Case Reports and Small Case Series
April 2001

Latanoprost and Periocular Skin Color Changes

Author Affiliations

Copyright 2001 American Medical Association. All Rights Reserved. Applicable FARS/DFARS Restrictions Apply to Government Use.2001

Arch Ophthalmol. 2001;119(4):614-615. doi:

A 17 phenyl–substituted prostaglandin analog, 0.0005% latanoprost decreases intraocular pressure by increasing uveoscleral outflow. Since its introduction in 1996, several adverse effects have been reported, prominent among which has been increased pigmentation of the iris and eyelashes. Although darkening of the periocular skin is listed as an adverse effect in the product insert, it has never been reported in the literature to our knowledge. We describe 1 patient who had increased pigmentation of the periocular skin with the use of latanoprost eye drops and decreased pigmentation within 2 months of discontinuation of treatment with the eye drops.

Report of a Case

A 75-year-old woman with a 2-year history of open-angle glaucoma began using 0.005% latanoprost eye drops in June 1998. In September 1999 she reported that the skin around her eyes was much darker than the rest of her face (Figure 1). She stated that this darkening had occurred gradually during the past year. She was told to discontinue use of the eye drops in both eyes. When she was seen 1 month later, a discernible lightening of the periocular skin was noted. Two months after discontinuing the use of latanoprost eye drops, the periocular skin color was significantly lighter (Figure 2) and was unchanged 1 year later.

Figure 1.
Image not available

A 75-year-old woman after administering latanoprost in both eyes for 15 months with darkened skin around both eyes.

Figure 2.
Image not available

The same patient 2 months after discontinuing latanoprost use in both eyes. The periocular pigmentation is significantly decreased.

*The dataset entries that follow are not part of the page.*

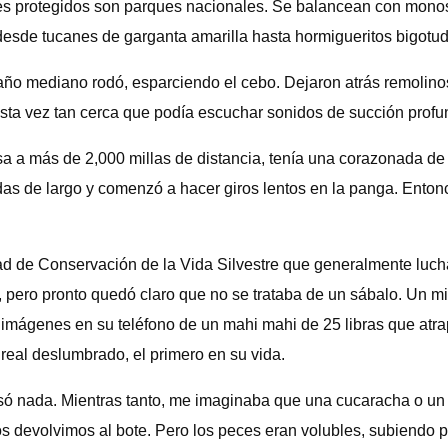
 protegidos son parques nacionales. Se balancean con monos (
sde tucanes de garganta amarilla hasta hormigueritos bigotudo
año mediano rodó, esparciendo el cebo. Dejaron atrás remolino
sta vez tan cerca que podía escuchar sonidos de succión profun
más de 2,000 millas de distancia, tenía una corazonada de lo 
das de largo y comenzó a hacer giros lentos en la panga. Ento
d de Conservación de la Vida Silvestre que generalmente lucha c
, pero pronto quedó claro que no se trataba de un sábalo. Un mi
ó imágenes en su teléfono de un mahi mahi de 25 libras que at
real deslumbrado, el primero en su vida.
ó nada. Mientras tanto, me imaginaba que una cucaracha o un 
devolvimos al bote. Pero los peces eran volubles, subiendo por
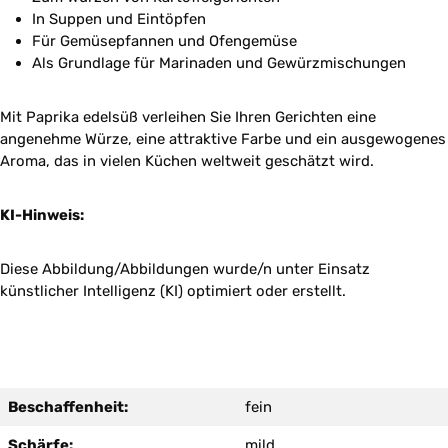
In Suppen und Eintöpfen
Für Gemüsepfannen und Ofengemüse
Als Grundlage für Marinaden und Gewürzmischungen
Mit Paprika edelsüß verleihen Sie Ihren Gerichten eine
angenehme Würze, eine attraktive Farbe und ein ausgewogenes
Aroma, das in vielen Küchen weltweit geschätzt wird.
KI-Hinweis:
Diese Abbildung/Abbildungen wurde/n unter Einsatz
künstlicher Intelligenz (KI) optimiert oder erstellt.
Beschaffenheit:
fein
Schärfe:
mild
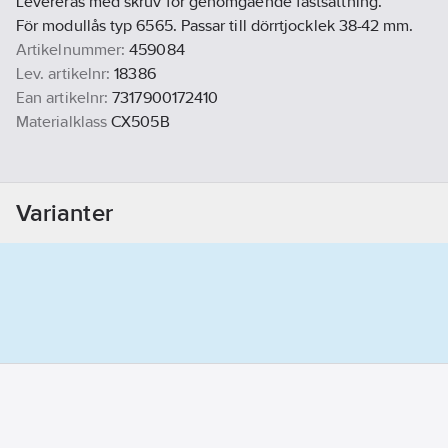
Levereras med skruv för genomgående fastsättning.
För modullås typ 6565. Passar till dörrtjocklek 38-42 mm.
Artikelnummer:
459084
Lev. artikelnr:
18386
Ean artikelnr:
7317900172410
Materialklass
CX505B
Varianter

The first reported and most prominent adverse effect of latanoprost eye drops is darkening of the irides, with an initial reported incidence of 1% to 8%.13 A more recently reported adverse effect is hyperpigmentation of eyelashes as well as an increase in length and number.4,5 Both of these adverse effects are related to the melanogenic effect of prostaglandins. The best-known stimulant of melanogenesis is UV light. How UV light causes darkening of the skin is still uncertain, but it does cause the epidermal release of various eicosanoids, including prostaglandins.6 Prostaglandin is one of the most potent stimulants of melanogenesis7 and melanocyte growth.8

Our patient developed hyperpigmentation of both eyelids while using only latanoprost, and the condition resolved gradually during the 2 months after discontinuation use of the medication. We have seen 2 other cases of increased periocular pigmentation, 1 bilateral occurrence after 3 years of exposure to latanoprost and 1 ipsilateral occurrence after 18 months of exposure to latanoprost. Unfortunately, photographs to accurately document these cases for publication were not of good enough quality.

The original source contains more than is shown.